Two or three years ago, I was sitting up in my bed in the middle of the night. I was staring out the window and thinking about a dream I had just awoken from. I was trying desperately to hold on to it, but it was fading away rapidly and I could only vaguely visualize what I had just seen so vividly a moment ago.
I was alone on a wet, dirt-strewn sidewalk somewhere in DC. The rivers were flooding and the sky was an empty shade of grey. Barely anyone was around, and the streets were almost bare. Suddenly, I heard the faint sound of an acoustic guitar traveling toward me. I couldn’t tell from where, until I saw a blurry figure sitting on bench up ahead. As I approached, I saw the instrument, and heard the soft chords drifting from it. Soft, sad, lonely chords. As I walked by, I looked over, and a pair of ocean blue eyes met mine. I don’t know how, but I could instantly tell that those eyes had seen terrible things. And I thought I could see, just for a fraction of a second, a hand grasping mine, begging me to follow it and escape, away from some horrible disaster. I blinked, and then I was back in my little room in the suburbs, the midnight moonlight drifting through my window.
I eventually gave up on my attempts and let the dream fall out of my grasp. The moonlight swept it away, and I laid back down to rest up for my trip the next day.
I woke up to my alarm clock blaring in my ears, the bright yellow 6:30 filling up my vision. Unwillingly, I began to make my way out of bed and prepare for the long day ahead. The pioneers and patriots of St. Timothy’s American Heritage Girls Scouts had arranged to visit the monuments in DC, and I couldn’t say I had prepared very much. I started to pack my day bag, the dream of the previous night completely vanishing from my mind.
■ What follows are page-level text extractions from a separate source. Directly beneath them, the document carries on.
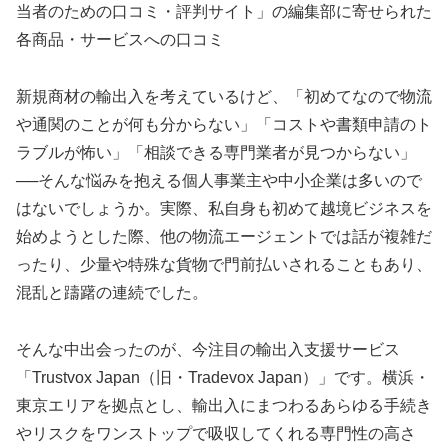
当者のための口コミ・評判サイト」の編集部に寄せられた
各商品・サービスへの口コミ
新規商材の輸出入を考えているけど、「初めてなので物流
や通関のことが何も分からない」「コストや書類申請のト
ラブルが怖い」「相談できる専門業者が見つからない」
──そんな悩みを抱える個人事業主や中小企業は多いので
はないでしょうか。実際、私自身も初めて越境ビジネスを
始めようとした際、他の物流エージェントでは話が複雑だ
ったり、少量や特殊な貨物で門前払いされることもあり、
混乱と躊躇の連続でした。
そんな中出会ったのが、今注目の輸出入支援サービス
「Trustvox Japan（旧・Tradevox Japan）」です。横浜・
東京エリアを拠点とし、輸出入にまつわるあらゆる手続き
やリスクをワンストップで吸収してくれる専門性の高さ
The day seemed to trudge on, and we began to regret our choice to continue with our trip, even after that morning’s foreboding weather forecast. The sky was dull and dreary, and even our thick rain boots and ponchos couldn’t keep the floodwaters from soaking us through. As we walked the curving pathways up to the Jefferson memorial, I heard the faraway strumming of an acoustic guitar. Although I couldn’t remember where I might have heard it before, it sounded familiar.
When we reached the steps to the monument, I saw a person wrapped head to toe in a heavy black raincoat, gently and solemnly plucking at the strings. The notes seemed to drift to the ground like feathers, quiet and soft. I subconsciously watched from a few feet away as the calloused fingers moved over the frets, when suddenly the person looked up, meeting my eyes. And in that moment, everything came back to me. The haunting blue eyes, the horror and exhaustion stored inside them, and, just for a moment, a hand reaching desperately for mine. As swiftly as it came, it was gone, and my friends pulled me along up the steps. When we returned, the person had left.
Every once in a while, when it rains, I remember that moment. It seemed that we were destined to meet, the two of us. Even just for a single second. I believe that sometimes God above connects lives in some way or another in ways that will make sense one day. And though I doubt I will ever see that person ever again in this life, I believe that we will be connected again in some way, someday, because, nonsensical as it may seem, I don’t think things like that don’t happen without a reason. They know something about me that they learned when they looked at me, and that thing will one day unite us again. For now, I will be content to see their shadow in the rain.